EXERCISES:
1. Show every line in the records that contains the string "Classic", where case counts.
2. Carry on the passage about Pierre's malicious prosecution claim against Kyles from the point where it stops.

C. Because Kyles Did Not Act with Malice in Making His Complaint , Pierre Cannot Meet the First Prong of the Virginia Malicious Prosecution Test and His Claim Against Kyles Fails

In Count VI, Pierre claims that Kyles maliciously prosecuted him in violation of Virginia law. Because the Complaint fails to state any facts from which the Court could infer that Kyle acted with malice in making his complaint, Pierre cannot maintain his malicious prosecution claim against Kyles.

To state a claim for malicious prosecution under Virginia law, a plaintiff must allege that "the prosecution was (1) malicious, (2) instituted by or with the cooperation of the [defendant], (3) without probable cause, and (4) terminated in a manner not unfavorable to [the plaintiff]." O'Connor, 704 S.E.2d at 575.

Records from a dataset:

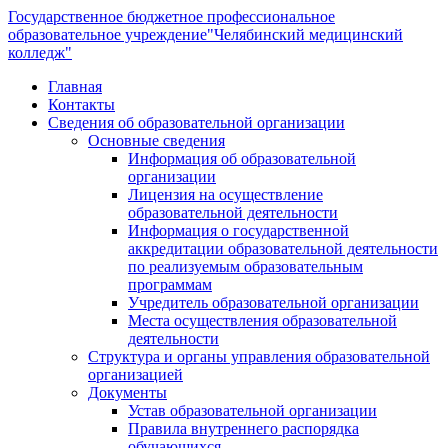
Государственное бюджетное профессиональное
образовательное учреждение
"Челябинский медицинский
колледж"
Главная
Контакты
Сведения об образовательной организации
Основные сведения
Информация об образовательной
организации
Лицензия на осуществление
образовательной деятельности
Информация о государственной
аккредитации образовательной деятельности
по реализуемым образовательным
программам
Учредитель образовательной организации
Места осуществления образовательной
деятельности
Структура и органы управления образовательной
организацией
Документы
Устав образовательной организации
Правила внутреннего распорядка
обучающихся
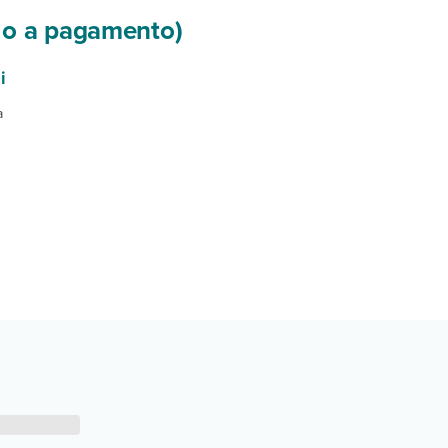
si o a pagamento)
i
a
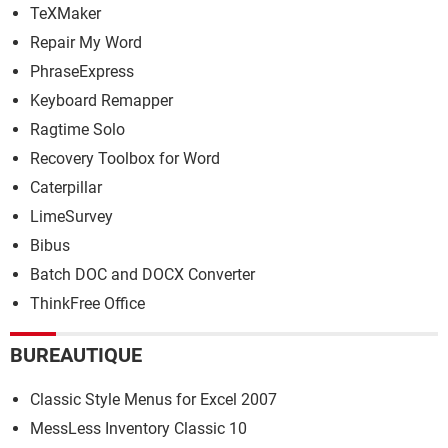
TeXMaker
Repair My Word
PhraseExpress
Keyboard Remapper
Ragtime Solo
Recovery Toolbox for Word
Caterpillar
LimeSurvey
Bibus
Batch DOC and DOCX Converter
ThinkFree Office
BUREAUTIQUE
Classic Style Menus for Excel 2007
MessLess Inventory Classic 10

RESULTS FOR THE EXERCISE:
1.
Classic Style Menus for Excel 2007
MessLess Inventory Classic 10

2.
In Virginia, the malice necessary to establish a malicious prosecution claim "means 'any controlling motive other than a good faith desire to further the ends of justice, enforce obedience to the criminal laws, suppress crime, or see that the guilty are punished.'" Daniczek, 156 F. Supp. 3d at 756 (quoting Hudson, 497 S.E.2d at 473).

Even accepting the well-pleaded factual allegations as true and making all reasonable inferences in favor of Pierre, the Court cannot infer that Kyles acted with malice in making his complaint to the police. By his own account, Pierre initiated the interaction with Kyles by walking up to and standing in the doorway of Kyles's bus while Kyles sat inside. Pierre told Kyles that he "should be ashamed of [himself]." (Compl. ¶ 63 (quoting Pierre).) During their conversation, Kyles repeatedly told Pierre that Kyles felt threatened by Pierre. Based on Pierre's own retelling, the Court cannot deem plausible Pierre's conclusory allegation that Kyles's "motive was reprisal for Pierre pointing out Kyles'[s] perjury." (Compl. ¶ 80.) Nothing in the record could support an inference of malice, even at this early stage.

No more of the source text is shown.